Les acteurs qui ont contribué à diffuser les principes de l’ERE, semblent donc être ceux de l’enseignement agricole ainsi que les structures qui ont ensuite pris en charge des actions d’ERE. Ils constituent, pour moi, des « passeurs », car ils sont parvenus à porter ces idées au-delà de l’entre-soi.

Dans l’ensemble les grandes étapes de l’histoire de l’ERE dessinées ici, ne sont qu’une ébauche qui appelle un vrai travail d’investigation historique. Que ce soit dans une perspective environnementale ou dans une perspective éducative et pédagogique, l’éducation relative à l’environnement s’inscrit en rupture avec le modèle éducatif traditionnel et avec le cadre sociétal de lequel il s’inscrit. L’ERE est une éducation au changement qui a été encouragée et soutenue par les instances internationales (ONU ; UNESCO).

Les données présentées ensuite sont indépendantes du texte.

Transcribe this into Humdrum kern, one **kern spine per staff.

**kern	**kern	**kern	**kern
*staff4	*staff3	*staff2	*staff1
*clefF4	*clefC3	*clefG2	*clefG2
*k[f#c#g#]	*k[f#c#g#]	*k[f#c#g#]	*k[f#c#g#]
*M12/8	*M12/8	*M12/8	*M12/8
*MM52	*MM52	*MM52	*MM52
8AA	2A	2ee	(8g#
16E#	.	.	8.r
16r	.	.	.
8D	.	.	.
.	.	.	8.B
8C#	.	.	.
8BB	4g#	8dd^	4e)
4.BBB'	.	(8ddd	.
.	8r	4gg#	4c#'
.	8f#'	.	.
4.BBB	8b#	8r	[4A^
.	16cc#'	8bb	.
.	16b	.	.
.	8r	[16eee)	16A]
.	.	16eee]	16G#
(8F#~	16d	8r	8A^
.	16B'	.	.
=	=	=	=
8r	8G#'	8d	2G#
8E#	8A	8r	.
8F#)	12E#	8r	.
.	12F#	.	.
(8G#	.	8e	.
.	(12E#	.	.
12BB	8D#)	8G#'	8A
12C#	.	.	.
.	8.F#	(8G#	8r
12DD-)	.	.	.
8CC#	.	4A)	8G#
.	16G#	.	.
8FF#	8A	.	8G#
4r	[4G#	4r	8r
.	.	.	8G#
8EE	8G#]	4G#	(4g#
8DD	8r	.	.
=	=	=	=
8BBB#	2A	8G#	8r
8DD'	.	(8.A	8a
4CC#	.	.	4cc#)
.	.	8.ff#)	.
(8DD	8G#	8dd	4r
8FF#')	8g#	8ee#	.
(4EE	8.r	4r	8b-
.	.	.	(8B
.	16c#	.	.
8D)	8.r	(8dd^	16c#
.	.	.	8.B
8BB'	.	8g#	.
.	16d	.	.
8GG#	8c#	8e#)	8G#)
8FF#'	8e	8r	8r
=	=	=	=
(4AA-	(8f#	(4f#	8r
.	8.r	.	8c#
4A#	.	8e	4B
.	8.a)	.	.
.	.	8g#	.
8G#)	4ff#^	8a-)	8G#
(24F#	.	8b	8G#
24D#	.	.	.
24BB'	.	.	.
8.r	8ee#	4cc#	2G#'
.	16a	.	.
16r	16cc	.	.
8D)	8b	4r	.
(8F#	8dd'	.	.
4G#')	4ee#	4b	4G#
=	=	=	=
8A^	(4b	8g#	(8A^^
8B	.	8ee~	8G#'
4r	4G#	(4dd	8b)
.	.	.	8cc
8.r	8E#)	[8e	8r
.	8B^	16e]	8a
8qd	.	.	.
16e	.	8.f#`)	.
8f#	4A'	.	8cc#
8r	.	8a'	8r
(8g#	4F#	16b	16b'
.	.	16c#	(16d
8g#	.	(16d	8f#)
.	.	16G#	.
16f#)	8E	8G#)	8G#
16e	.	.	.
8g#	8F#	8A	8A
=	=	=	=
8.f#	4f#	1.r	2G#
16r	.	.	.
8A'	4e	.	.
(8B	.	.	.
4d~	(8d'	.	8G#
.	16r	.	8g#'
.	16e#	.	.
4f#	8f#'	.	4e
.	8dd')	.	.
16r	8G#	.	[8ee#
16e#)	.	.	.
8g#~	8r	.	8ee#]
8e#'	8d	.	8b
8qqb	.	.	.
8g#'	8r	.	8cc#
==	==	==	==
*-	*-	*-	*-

Aujourd’hui ces mêmes institutions opèrent un glissement vers une éducation au développement durable en inscrivant le second dans le sillage du premier. Ce glissement est essentiellement politique.

B. De l’ERE à l’éducation à l’environnement vers un

développement durable : un choix d’en haut ?

Le développement durable est une notion diffusée du haut vers le bas selon une logique descendante impulsée par les instances internationales. Son introduction dans le champ éducatif participe de la même logique et de la même dynamique.